77% vs 47%: At US university, students trump ChatGPT in accounting exam
The Brigham Young University (BYU) in the US recently put ChatGPT, the revolutionary AI-powered chatbot developed by OpenAI, to test, and researchers observed that BYU students fared better than ChatGPT in the accounting exam. However, the OpenAI tool's overall performance was found to be impressive and a game changer that will change the way everyone teaches and learns.

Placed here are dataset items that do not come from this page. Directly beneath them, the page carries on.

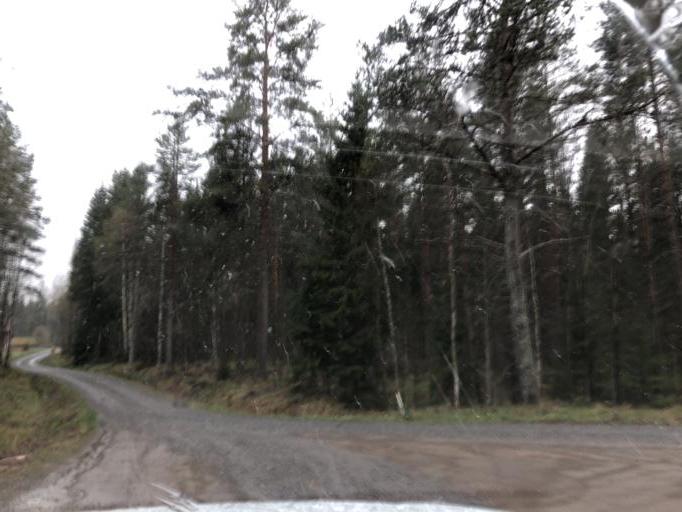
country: SE
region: Uppsala
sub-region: Heby Kommun
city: Tarnsjo
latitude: 60.2077
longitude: 16.8920
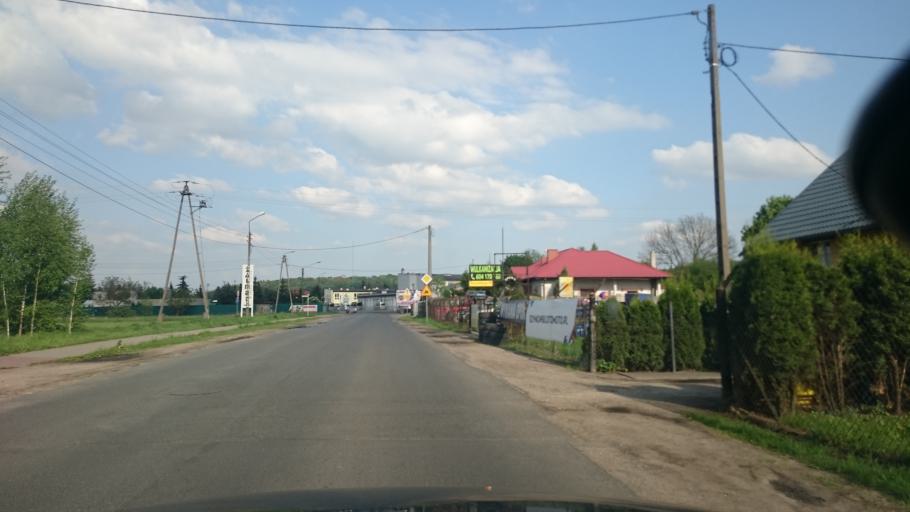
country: PL
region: Kujawsko-Pomorskie
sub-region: Grudziadz
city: Grudziadz
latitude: 53.4868
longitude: 18.8079
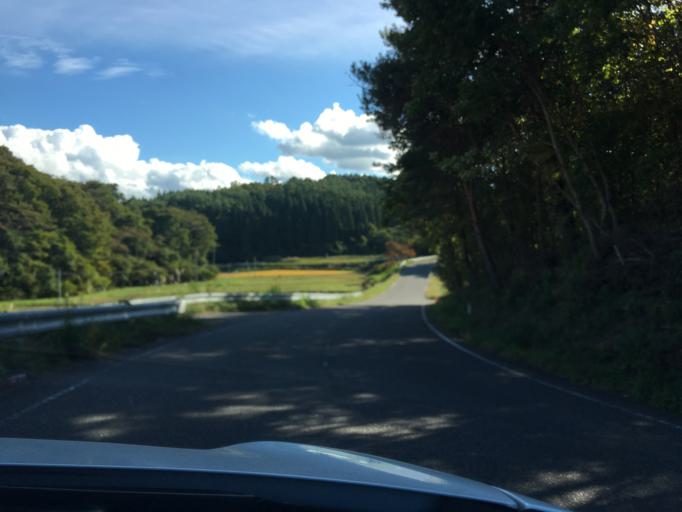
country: JP
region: Fukushima
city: Ishikawa
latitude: 37.1504
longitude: 140.5960
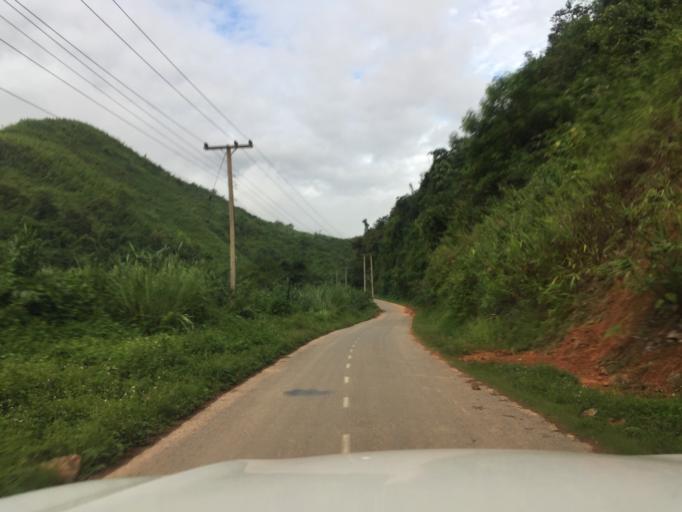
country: LA
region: Phongsali
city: Khoa
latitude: 21.1031
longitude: 102.2942
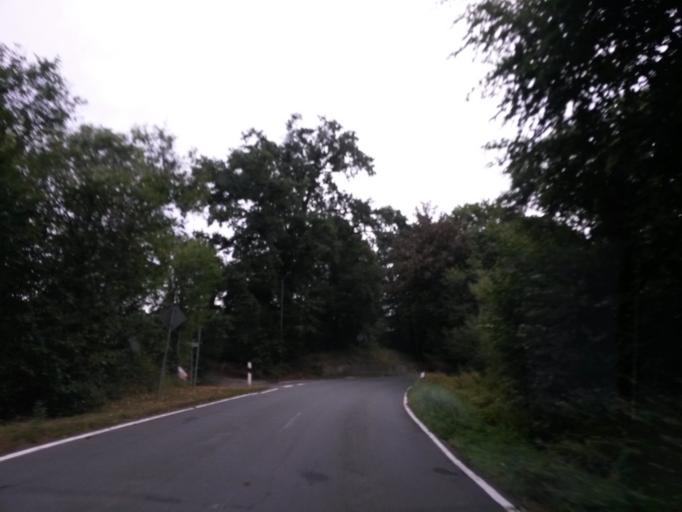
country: DE
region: North Rhine-Westphalia
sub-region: Regierungsbezirk Koln
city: Numbrecht
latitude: 50.8900
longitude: 7.5344
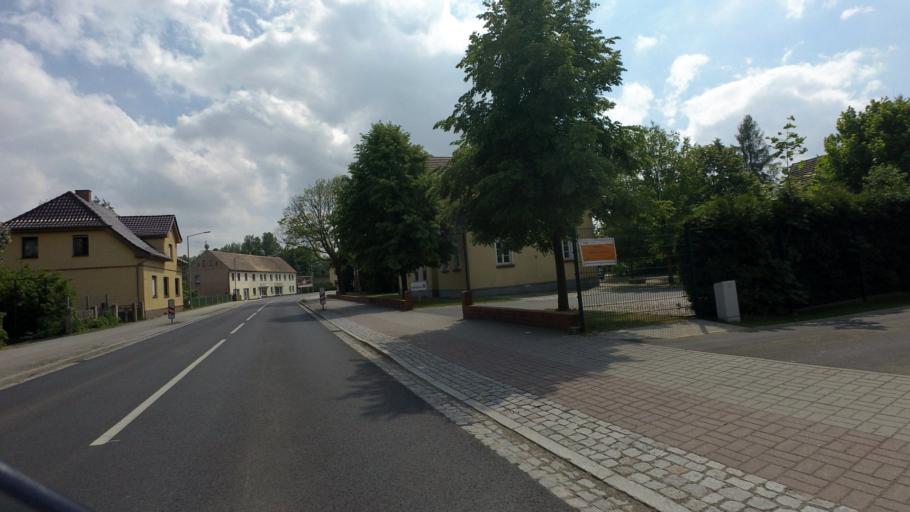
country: DE
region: Saxony
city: Rietschen
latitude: 51.3989
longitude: 14.7869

The exercise aimed to determine how ChatGPT would fare in the accounting subject, and the researchers published their findings in the journal ‘Issues in Accounting Education.’ While the students scored an overall average of 77% (76.7%), the AI bot scored 47% (47.4%). In 11.3% questions, it performed better than the humans, particularly excelling in accounting information systems (AIS) and auditing. In tax, financial, and managerial assessments, on the other hand, its performance was extremely poor.
The researchers made some key observations:
- The chatbot did better in true/false questions (68.7% correct) and multiple-choice questions (59.5%).

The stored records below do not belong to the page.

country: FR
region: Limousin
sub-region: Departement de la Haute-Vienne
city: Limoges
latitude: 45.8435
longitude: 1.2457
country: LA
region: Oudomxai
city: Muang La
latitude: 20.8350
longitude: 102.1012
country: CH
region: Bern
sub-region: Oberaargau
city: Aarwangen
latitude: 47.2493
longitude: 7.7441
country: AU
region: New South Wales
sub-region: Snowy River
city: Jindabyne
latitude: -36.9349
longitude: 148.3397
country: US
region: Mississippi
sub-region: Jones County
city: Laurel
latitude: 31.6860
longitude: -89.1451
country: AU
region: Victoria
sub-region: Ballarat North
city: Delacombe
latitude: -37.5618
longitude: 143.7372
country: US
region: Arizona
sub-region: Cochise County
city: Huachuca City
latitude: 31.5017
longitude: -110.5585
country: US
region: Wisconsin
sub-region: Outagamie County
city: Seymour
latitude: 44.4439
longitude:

- It struggled with short-answer questions (28.7% to 39.1%) and generally higher-order questions.
- The chatbot provided explanations for several answers, even if the answers were wrong; in other cases, it selected wrong multiple-choice answers, despite giving accurate descriptions.
- It was found to make up facts, generating real-looking references that were fabricated.

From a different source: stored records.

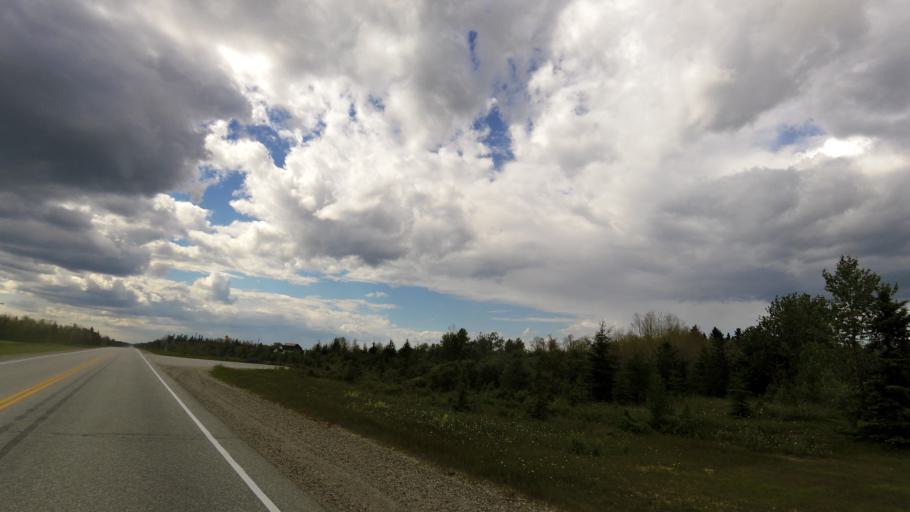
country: CA
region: Ontario
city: Hearst
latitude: 49.7136
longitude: -83.8158
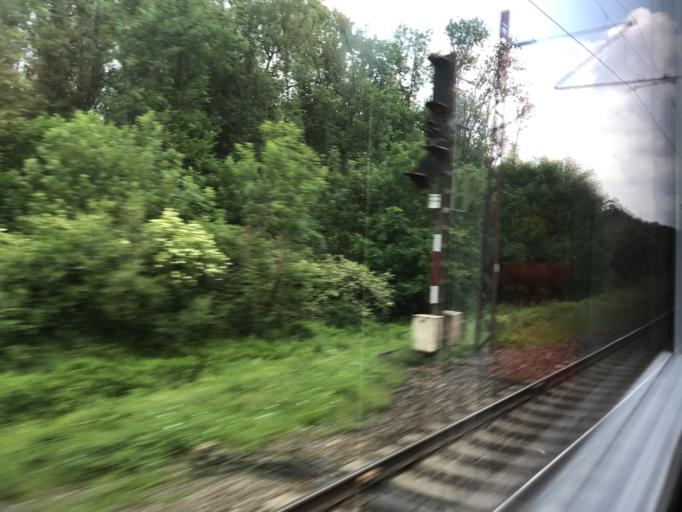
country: DE
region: Bavaria
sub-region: Swabia
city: Guenzburg
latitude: 48.4580
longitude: 10.2663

- The chatbot made errors for simple mathematical operations, like adding numbers in a subtraction problem, or dividing numbers incorrectly.
The study had a total of 327 co-authors from Brigham and 186 other educational institutes in 14 countries (including the US). Besides sitting for the exam, BYU students fed textbook questions to ChatGPT.
In conclusion, the study showed that while the AI-powered chatbot developed by OpenAI is impressive, there is still a long way to go for AI to replace human intelligence entirely.